-- Dataset entries --

--------------------------------------------------

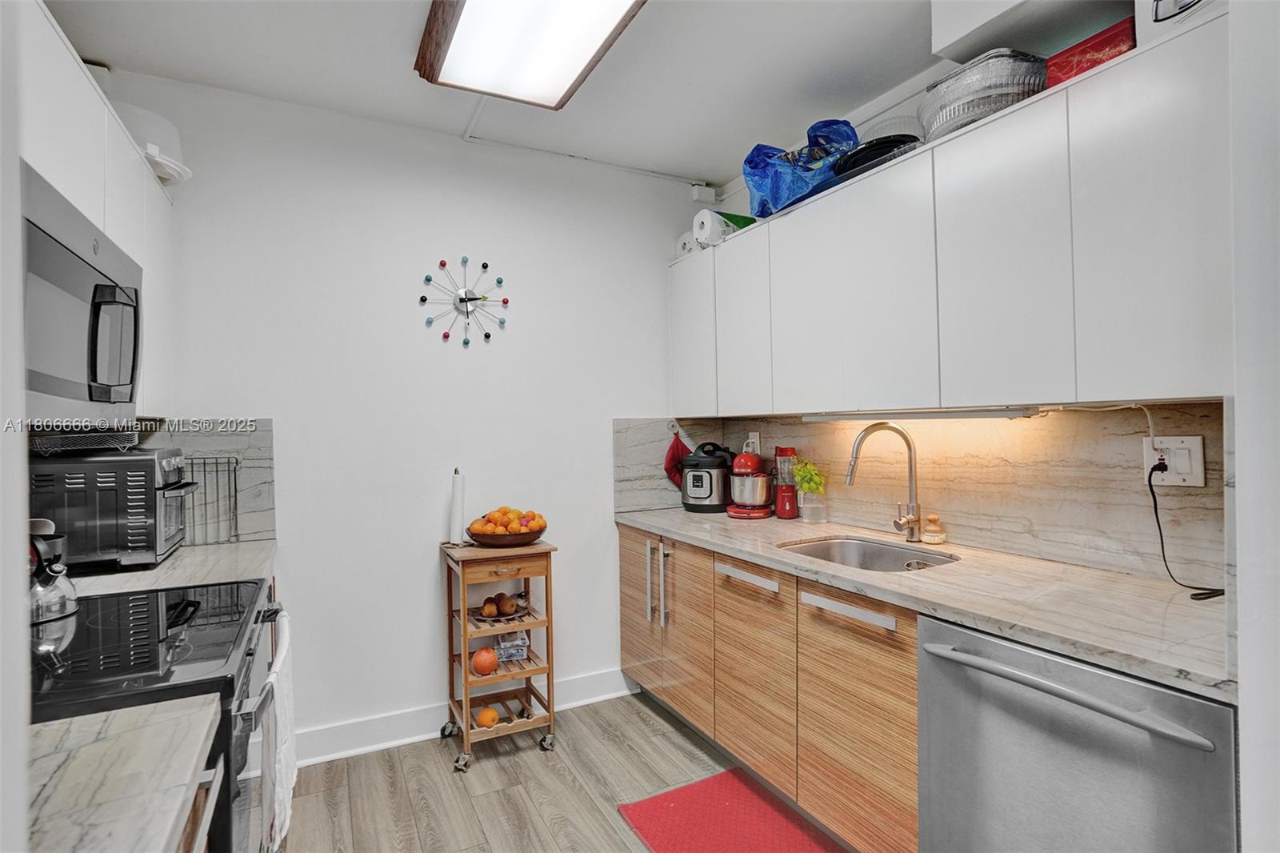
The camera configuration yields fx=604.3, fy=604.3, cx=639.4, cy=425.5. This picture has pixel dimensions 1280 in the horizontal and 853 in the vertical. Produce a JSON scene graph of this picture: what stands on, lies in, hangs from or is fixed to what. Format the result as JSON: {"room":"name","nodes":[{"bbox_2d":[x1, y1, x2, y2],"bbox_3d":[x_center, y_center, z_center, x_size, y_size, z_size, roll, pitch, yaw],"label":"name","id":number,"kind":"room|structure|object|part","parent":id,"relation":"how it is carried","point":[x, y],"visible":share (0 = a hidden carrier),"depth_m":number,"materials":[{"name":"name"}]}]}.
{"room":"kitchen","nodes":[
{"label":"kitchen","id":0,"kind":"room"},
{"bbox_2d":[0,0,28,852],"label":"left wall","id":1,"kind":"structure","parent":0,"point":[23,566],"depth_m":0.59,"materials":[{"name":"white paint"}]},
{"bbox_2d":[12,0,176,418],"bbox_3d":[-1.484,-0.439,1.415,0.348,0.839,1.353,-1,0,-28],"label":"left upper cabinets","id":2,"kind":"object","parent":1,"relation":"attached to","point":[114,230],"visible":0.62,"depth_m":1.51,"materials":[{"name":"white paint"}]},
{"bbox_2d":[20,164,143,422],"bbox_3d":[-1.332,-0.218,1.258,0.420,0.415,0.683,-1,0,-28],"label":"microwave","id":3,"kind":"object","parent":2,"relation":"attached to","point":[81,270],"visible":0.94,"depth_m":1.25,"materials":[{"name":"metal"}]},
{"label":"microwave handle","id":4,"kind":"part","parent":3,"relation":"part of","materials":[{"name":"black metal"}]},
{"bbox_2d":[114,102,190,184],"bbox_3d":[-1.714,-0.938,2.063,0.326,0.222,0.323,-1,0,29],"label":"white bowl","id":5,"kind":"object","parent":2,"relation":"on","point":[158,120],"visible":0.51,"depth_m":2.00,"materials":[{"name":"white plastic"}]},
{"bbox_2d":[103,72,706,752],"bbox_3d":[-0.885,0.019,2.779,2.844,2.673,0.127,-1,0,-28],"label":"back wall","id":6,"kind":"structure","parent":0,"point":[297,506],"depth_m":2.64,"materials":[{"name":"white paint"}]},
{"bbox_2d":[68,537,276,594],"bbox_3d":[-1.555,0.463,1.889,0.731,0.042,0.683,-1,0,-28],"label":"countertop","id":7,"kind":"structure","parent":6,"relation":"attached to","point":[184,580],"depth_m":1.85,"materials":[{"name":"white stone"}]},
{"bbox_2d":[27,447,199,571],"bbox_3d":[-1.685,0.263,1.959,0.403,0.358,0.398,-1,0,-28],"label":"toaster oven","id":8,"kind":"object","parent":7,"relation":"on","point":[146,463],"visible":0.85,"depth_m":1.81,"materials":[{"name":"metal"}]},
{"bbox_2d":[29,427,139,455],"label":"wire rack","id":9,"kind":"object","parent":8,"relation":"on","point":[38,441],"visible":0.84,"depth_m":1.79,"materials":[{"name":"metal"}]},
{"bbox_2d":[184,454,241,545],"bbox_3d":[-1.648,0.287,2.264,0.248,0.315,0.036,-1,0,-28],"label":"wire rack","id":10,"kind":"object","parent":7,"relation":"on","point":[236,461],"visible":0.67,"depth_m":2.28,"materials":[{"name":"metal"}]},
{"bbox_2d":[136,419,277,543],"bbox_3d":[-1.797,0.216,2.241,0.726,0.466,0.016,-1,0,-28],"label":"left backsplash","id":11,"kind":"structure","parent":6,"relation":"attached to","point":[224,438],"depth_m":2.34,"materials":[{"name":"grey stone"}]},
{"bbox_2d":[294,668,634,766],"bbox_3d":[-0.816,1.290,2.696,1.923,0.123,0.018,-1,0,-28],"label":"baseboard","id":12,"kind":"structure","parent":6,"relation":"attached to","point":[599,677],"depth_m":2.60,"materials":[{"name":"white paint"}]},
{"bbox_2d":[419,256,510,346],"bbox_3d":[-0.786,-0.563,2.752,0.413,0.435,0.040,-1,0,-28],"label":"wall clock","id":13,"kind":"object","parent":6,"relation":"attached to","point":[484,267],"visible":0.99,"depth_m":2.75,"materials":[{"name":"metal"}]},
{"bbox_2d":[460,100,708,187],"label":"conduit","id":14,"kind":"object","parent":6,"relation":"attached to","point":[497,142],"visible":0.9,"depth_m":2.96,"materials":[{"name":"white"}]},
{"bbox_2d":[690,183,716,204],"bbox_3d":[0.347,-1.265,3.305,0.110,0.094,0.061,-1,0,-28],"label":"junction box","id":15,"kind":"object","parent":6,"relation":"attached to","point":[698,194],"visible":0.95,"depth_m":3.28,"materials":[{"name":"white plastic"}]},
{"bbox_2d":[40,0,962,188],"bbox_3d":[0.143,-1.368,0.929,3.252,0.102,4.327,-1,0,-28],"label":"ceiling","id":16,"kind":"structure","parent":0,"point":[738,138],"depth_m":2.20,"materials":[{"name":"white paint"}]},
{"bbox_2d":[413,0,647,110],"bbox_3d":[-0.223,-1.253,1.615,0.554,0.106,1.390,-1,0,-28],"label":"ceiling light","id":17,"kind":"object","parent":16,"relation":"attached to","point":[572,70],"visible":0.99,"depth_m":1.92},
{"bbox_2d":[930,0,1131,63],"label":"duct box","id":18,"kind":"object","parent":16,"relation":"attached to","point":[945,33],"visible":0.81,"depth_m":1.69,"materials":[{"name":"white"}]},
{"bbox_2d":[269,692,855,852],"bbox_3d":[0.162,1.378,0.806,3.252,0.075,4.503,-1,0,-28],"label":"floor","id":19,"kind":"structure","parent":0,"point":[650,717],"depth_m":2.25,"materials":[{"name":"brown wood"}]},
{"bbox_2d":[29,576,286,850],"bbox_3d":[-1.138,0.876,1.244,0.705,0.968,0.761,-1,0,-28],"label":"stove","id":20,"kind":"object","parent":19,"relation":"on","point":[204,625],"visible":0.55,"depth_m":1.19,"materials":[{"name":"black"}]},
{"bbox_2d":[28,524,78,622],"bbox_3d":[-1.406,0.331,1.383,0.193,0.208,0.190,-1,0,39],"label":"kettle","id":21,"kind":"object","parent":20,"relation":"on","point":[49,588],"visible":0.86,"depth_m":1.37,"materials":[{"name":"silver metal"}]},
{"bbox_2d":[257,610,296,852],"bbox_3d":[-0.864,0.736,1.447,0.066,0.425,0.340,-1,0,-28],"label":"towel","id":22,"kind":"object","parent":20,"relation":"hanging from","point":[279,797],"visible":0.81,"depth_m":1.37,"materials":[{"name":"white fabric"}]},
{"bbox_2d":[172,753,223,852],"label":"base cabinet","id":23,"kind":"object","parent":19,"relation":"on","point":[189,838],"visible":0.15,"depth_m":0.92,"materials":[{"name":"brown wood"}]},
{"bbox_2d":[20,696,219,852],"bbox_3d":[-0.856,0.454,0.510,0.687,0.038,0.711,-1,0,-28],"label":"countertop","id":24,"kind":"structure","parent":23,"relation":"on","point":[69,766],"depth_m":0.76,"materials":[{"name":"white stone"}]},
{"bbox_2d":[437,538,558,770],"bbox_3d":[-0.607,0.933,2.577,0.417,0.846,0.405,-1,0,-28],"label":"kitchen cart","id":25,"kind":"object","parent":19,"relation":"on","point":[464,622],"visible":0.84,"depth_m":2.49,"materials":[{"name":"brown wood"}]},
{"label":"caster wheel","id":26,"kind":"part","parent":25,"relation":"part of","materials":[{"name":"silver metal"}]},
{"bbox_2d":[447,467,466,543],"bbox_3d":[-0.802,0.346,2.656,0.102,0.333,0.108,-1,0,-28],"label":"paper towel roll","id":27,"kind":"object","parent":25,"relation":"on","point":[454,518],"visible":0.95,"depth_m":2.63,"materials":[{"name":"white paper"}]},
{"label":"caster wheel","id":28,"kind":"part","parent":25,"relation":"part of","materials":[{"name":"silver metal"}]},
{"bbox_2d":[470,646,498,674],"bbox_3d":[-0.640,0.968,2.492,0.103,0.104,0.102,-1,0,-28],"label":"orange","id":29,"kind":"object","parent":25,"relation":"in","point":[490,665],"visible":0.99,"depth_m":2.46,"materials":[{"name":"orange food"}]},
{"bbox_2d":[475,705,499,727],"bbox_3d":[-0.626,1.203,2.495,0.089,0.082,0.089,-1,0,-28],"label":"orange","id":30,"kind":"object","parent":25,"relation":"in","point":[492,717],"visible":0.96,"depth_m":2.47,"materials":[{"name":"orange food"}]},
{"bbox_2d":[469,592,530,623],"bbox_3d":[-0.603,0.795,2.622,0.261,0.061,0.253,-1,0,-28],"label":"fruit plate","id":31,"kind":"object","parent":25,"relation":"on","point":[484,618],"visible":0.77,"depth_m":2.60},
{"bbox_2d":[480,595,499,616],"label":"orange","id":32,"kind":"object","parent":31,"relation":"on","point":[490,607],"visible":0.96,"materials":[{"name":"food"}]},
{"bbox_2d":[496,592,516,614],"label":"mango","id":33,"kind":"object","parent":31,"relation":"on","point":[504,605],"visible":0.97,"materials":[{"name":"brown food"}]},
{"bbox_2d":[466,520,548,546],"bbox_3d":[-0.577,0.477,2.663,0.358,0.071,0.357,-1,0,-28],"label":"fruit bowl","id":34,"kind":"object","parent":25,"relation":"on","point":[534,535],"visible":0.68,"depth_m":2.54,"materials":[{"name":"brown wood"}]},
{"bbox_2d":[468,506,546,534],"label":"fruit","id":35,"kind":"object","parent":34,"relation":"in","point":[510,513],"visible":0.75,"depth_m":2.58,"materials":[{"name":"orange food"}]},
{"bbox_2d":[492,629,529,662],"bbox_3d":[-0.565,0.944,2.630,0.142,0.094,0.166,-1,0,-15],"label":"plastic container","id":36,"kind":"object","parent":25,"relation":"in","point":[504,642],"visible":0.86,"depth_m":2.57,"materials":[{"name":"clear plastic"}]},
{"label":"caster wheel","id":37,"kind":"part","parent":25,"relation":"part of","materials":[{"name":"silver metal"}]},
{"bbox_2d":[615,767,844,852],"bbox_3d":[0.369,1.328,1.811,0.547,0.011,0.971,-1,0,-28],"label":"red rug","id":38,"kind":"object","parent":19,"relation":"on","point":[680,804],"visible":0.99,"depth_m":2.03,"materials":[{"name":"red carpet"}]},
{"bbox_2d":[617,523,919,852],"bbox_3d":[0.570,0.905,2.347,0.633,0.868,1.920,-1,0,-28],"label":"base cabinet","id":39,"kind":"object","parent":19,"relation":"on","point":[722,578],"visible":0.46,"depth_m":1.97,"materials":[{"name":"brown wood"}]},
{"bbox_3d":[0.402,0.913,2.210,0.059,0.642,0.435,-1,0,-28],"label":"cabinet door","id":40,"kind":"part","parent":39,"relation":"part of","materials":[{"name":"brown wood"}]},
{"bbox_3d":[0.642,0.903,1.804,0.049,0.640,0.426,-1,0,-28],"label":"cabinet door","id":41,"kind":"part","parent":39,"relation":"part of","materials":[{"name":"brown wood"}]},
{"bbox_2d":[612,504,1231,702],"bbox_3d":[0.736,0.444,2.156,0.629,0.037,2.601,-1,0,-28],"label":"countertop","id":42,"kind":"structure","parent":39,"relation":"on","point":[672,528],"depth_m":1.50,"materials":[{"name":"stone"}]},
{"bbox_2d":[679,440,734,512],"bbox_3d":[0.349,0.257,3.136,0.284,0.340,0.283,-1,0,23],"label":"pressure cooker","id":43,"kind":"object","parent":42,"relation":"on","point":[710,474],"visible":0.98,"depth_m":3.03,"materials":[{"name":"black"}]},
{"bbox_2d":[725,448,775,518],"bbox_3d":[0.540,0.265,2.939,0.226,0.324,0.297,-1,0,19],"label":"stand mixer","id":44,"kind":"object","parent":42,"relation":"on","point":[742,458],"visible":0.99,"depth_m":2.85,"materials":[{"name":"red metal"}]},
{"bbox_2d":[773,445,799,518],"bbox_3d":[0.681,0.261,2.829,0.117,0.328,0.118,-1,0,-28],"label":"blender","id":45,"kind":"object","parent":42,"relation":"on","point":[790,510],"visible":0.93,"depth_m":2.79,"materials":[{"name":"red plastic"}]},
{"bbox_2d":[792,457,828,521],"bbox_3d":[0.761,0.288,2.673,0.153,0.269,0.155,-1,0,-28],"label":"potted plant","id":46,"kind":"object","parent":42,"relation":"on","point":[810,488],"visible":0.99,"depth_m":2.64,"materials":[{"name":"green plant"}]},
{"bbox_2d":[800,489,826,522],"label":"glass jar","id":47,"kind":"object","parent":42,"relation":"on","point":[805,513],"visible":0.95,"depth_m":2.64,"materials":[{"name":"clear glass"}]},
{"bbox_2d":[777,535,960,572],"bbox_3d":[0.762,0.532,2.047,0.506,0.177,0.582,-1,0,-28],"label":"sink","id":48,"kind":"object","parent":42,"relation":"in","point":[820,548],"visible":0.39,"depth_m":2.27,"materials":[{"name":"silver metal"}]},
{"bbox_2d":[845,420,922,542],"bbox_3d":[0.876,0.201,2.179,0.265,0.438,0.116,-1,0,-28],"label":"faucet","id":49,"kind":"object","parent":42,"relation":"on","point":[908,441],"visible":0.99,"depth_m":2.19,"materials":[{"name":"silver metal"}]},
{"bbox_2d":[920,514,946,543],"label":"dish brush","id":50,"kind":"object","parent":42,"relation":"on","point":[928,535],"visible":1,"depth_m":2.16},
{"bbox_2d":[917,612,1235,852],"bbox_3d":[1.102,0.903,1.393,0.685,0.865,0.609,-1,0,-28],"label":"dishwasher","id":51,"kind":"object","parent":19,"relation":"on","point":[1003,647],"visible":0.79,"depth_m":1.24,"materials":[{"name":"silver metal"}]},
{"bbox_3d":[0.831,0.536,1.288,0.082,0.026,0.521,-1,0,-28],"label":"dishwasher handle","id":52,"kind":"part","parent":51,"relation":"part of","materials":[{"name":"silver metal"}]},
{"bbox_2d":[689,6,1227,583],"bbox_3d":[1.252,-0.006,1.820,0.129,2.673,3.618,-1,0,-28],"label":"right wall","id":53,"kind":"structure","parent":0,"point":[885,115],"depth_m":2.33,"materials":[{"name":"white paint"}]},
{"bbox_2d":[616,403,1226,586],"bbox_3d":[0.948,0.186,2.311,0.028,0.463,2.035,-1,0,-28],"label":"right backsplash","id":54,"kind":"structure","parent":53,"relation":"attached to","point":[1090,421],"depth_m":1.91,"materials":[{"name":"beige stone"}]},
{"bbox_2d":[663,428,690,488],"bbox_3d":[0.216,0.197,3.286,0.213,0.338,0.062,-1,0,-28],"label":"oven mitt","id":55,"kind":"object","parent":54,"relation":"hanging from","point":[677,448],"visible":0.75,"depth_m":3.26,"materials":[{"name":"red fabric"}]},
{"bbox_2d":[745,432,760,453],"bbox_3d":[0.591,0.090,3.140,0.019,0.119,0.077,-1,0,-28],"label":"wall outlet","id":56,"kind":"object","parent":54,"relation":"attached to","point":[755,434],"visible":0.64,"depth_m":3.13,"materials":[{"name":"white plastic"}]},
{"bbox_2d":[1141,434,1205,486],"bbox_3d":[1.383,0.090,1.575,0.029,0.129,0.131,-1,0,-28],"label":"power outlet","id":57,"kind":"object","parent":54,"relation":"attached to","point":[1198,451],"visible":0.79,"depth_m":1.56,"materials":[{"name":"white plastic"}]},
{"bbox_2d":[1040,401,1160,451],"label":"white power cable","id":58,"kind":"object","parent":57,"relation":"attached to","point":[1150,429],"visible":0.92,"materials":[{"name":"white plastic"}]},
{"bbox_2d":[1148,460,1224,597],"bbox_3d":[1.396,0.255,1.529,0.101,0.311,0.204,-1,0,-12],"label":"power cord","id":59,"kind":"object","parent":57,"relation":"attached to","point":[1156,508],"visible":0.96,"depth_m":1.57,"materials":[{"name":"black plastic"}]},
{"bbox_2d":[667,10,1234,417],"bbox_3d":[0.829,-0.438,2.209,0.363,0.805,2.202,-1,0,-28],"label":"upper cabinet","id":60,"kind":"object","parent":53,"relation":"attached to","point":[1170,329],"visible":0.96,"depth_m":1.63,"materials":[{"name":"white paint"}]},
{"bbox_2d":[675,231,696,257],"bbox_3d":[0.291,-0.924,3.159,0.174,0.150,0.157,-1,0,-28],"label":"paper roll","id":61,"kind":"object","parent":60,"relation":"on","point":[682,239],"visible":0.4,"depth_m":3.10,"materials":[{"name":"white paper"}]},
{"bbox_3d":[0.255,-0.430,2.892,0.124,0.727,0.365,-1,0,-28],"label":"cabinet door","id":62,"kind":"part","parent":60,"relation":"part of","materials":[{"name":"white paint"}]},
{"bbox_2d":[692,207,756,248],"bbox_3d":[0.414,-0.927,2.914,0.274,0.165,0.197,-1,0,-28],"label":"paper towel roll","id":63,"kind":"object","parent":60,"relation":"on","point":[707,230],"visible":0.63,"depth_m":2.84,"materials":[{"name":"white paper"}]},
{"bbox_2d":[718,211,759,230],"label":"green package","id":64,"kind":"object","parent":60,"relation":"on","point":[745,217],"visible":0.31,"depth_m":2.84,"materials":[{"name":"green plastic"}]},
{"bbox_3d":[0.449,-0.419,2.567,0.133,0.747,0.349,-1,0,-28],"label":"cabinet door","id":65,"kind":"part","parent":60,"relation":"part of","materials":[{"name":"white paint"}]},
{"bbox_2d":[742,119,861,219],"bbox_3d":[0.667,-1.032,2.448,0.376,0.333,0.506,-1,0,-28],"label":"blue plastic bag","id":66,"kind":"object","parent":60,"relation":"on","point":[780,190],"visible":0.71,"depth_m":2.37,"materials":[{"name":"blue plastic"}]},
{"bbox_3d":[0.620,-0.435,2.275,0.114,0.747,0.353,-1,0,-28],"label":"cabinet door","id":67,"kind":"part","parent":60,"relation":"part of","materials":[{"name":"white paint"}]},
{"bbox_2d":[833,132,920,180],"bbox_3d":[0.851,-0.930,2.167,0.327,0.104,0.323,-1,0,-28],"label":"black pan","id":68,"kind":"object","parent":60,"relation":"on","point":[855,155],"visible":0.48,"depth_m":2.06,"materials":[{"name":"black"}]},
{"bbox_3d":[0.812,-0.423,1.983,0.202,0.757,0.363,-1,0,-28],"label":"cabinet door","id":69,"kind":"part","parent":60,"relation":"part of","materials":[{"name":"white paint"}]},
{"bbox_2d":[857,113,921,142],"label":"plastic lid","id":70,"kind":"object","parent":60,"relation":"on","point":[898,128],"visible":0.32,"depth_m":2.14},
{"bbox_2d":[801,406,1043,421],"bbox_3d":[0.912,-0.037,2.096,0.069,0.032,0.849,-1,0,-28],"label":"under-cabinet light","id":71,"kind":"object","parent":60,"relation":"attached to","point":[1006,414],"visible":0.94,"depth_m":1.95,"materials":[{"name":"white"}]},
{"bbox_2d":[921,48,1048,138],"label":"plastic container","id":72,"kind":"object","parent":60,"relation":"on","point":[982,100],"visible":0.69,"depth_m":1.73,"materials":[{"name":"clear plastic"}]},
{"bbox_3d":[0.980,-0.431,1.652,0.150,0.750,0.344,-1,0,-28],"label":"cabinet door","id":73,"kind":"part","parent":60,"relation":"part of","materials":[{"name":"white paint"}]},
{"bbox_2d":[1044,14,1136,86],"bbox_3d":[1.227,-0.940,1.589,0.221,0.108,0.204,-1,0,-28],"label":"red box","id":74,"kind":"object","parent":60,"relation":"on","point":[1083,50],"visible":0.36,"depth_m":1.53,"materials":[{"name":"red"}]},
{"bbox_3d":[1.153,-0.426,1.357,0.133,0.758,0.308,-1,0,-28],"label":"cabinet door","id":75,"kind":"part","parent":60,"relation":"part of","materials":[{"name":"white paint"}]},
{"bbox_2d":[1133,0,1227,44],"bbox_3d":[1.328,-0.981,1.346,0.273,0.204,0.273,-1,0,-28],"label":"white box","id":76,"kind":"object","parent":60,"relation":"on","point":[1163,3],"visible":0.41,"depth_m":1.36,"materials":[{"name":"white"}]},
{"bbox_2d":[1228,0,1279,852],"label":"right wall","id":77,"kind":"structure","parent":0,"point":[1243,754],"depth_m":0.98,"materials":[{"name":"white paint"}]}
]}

--------------------------------------------------

-- Directions --
Set aside each line above that includes the string "microwave" and report it.

-- Response box --
{"bbox_2d":[20,164,143,422],"bbox_3d":[-1.332,-0.218,1.258,0.420,0.415,0.683,-1,0,-28],"label":"microwave","id":3,"kind":"object","parent":2,"relation":"attached to","point":[81,270],"visible":0.94,"depth_m":1.25,"materials":[{"name":"metal"}]},
{"label":"microwave handle","id":4,"kind":"part","parent":3,"relation":"part of","materials":[{"name":"black metal"}]},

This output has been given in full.